WRITTEN TASK —
Without altering a word, return the records below, but exclude the pictures.
[[ STUDY MATERIAL open ]]
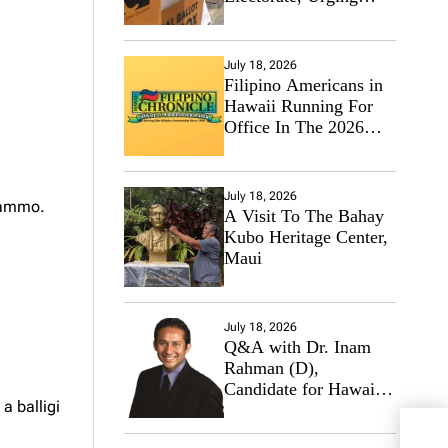
Hawaii’s Politicians to
Tackle Affordability
July 18, 2026
Filipino Americans in
Hawaii Running For
Office In The 2026
Primary Elections
July 18, 2026
aammo.
A Visit To The Bahay
Kubo Heritage Center,
Maui
July 18, 2026
Q&A with Dr. Inam
Rahman (D),
Candidate for Hawaii
a balligi
State Senate
Fili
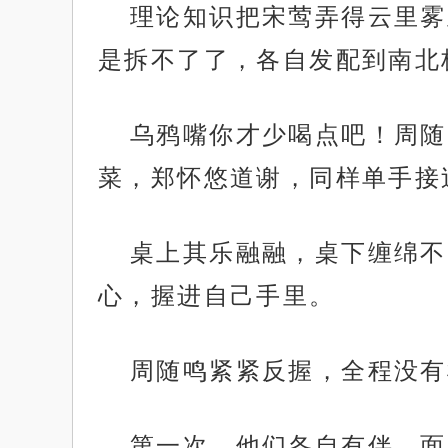
理论知识把宋莺弄得云里雾
是拆不了了，各自发配到南北
乌鸦嘴你才少喝点吧！周随
菜，郑怀悠道谢，同样单手接
桌上其乐融融，桌下缠绵不
心，握进自己手里。
周随鸣紧紧反握，全程没有
第一次，他们各自有伴，面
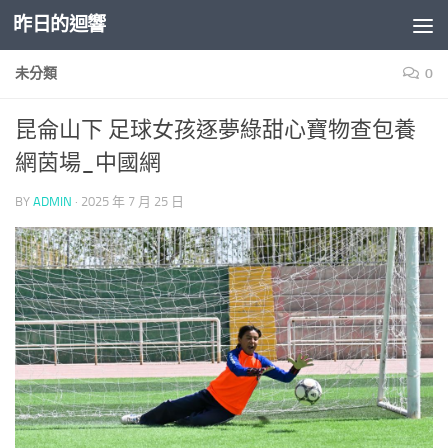
昨日的迴響
Skip to content
未分類
0
昆侖山下 足球女孩逐夢綠甜心寶物查包養
網茵場_中國網
BY
ADMIN
·
2025 年 7 月 25 日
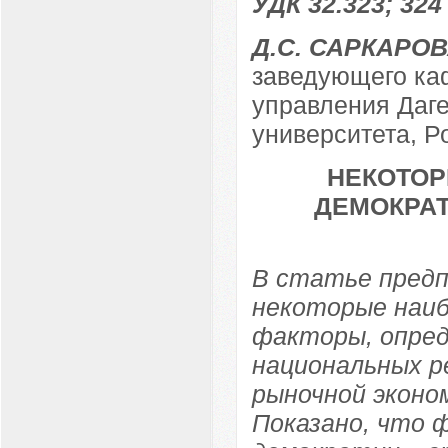
УДК 32.323; 324
Д.С. САРКАРО
заведующего ка
управления Даге
университета, Р
НЕКОТОР
ДЕМОКРАТ
В статье пред
некоторые наиб
факторы, опред
национальных р
рыночной эконо
Показано, что 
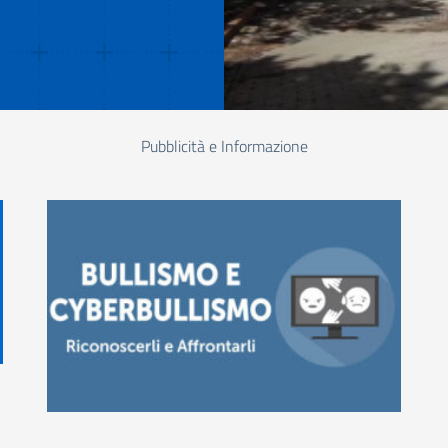
Pubblicità e Informazione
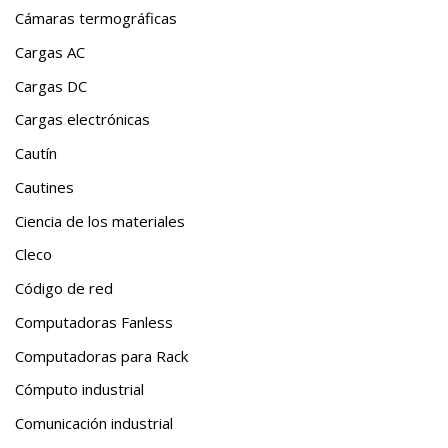
Cámaras termográficas
Cargas AC
Cargas DC
Cargas electrónicas
Cautín
Cautines
Ciencia de los materiales
Cleco
Código de red
Computadoras Fanless
Computadoras para Rack
Cómputo industrial
Comunicación industrial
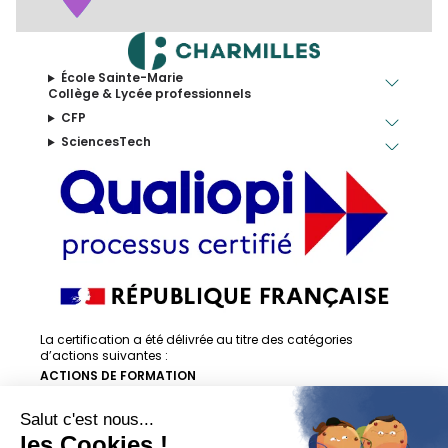
École Sainte-Marie
Collège & Lycée professionnels
CFP
SciencesTech
La certification a été délivrée au titre des catégories
d’actions suivantes :
ACTIONS DE FORMATION
ACTIONS DE FORMATION PAR APPRENTISSAGE
En savoir + sur la certification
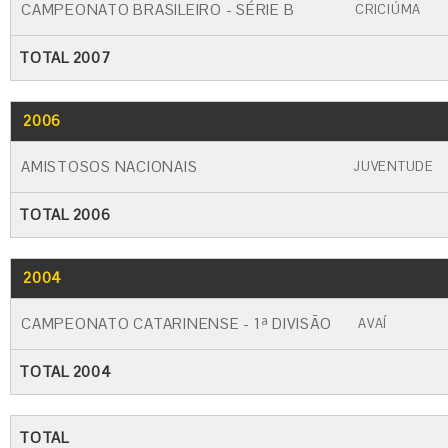
CAMPEONATO BRASILEIRO - SÉRIE B
CRICIÚMA
TOTAL 2007
2006
GO
CARTÃO AMARELO
CARTÃO VERME
AMISTOSOS NACIONAIS
JUVENTUDE
TOTAL 2006
2004
GO
CARTÃO AMARELO
CARTÃO VERM
CAMPEONATO CATARINENSE - 1ª DIVISÃO
AVAÍ
TOTAL 2004
TOTAL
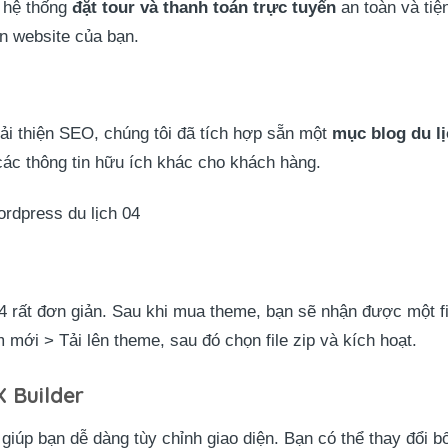
 hệ thống
đặt tour và thanh toán trực tuyến
an toàn và tiệ
ên website của bạn.
ải thiện SEO, chúng tôi đã tích hợp sẵn một
mục blog du l
 các thông tin hữu ích khác cho khách hàng.
rdpress du lịch 04
 rất đơn giản. Sau khi mua theme, bạn sẽ nhận được một fi
mới > Tải lên theme, sau đó chọn file zip và kích hoạt.
X Builder
giúp bạn dễ dàng tùy chỉnh giao diện. Bạn có thể thay đổi b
[[ STUDY MATERIAL closed ]]
RESPONSE TO THE TASK —
Hawaii’s Politicians to
Tackle Affordability
July 18, 2026
Filipino Americans in
Hawaii Running For
Office In The 2026
Primary Elections
July 18, 2026
aammo.
A Visit To The Bahay
Kubo Heritage Center,
Maui
July 18, 2026
Q&A with Dr. Inam
Rahman (D),
Candidate for Hawaii
a balligi
State Senate
Fili
理论知识把宋莺弄得云里雾
是拆不了了，各自发配到南北
乌鸦嘴你才少喝点吧！周随
菜，郑怀悠道谢，同样单手接
桌上其乐融融，桌下缠绵不
心，握进自己手里。
周随鸣紧紧反握，全程没有
第一次，他们各自有伴，面
昨日的迴響
Skip to content
未分類
0
昆侖山下 足球女孩逐夢綠甜心寶物查包養
網茵場_中國網
BY
ADMIN
·
2025 年 7 月 25 日
УДК 32.323; 324
Д.С. САРКАРО
заведующего ка
управления Даге
университета, Р
НЕКОТОР
ДЕМОКРАТ
В статье пред
некоторые наиб
факторы, опред
национальных р
рыночной эконо
Показано, что 
Pubblicità e Informazione
Cámaras termográficas
Cargas AC
Cargas DC
Cargas electrónicas
Cautín
Cautines
Ciencia de los materiales
Cleco
Código de red
Computadoras Fanless
Computadoras para Rack
Cómputo industrial
Comunicación industrial
École Sainte-Marie
Collège & Lycée professionnels
CFP
SciencesTech
La certification a été délivrée au titre des catégories
d’actions suivantes :
ACTIONS DE FORMATION
ACTIONS DE FORMATION PAR APPRENTISSAGE
En savoir + sur la certification
CAMPEONATO BRASILEIRO - SÉRIE B
CRICIÚMA
TOTAL 2007
2006
GO
CARTÃO AMARELO
CARTÃO VERME
AMISTOSOS NACIONAIS
JUVENTUDE
TOTAL 2006
2004
GO
CARTÃO AMARELO
CARTÃO VERM
CAMPEONATO CATARINENSE - 1ª DIVISÃO
AVAÍ
TOTAL 2004
TOTAL
 hệ thống
đặt tour và thanh toán trực tuyến
an toàn và tiệ
ên website của bạn.
ải thiện SEO, chúng tôi đã tích hợp sẵn một
mục blog du l
 các thông tin hữu ích khác cho khách hàng.
rdpress du lịch 04
 rất đơn giản. Sau khi mua theme, bạn sẽ nhận được một fi
mới > Tải lên theme, sau đó chọn file zip và kích hoạt.
X Builder
giúp bạn dễ dàng tùy chỉnh giao diện. Bạn có thể thay đổi b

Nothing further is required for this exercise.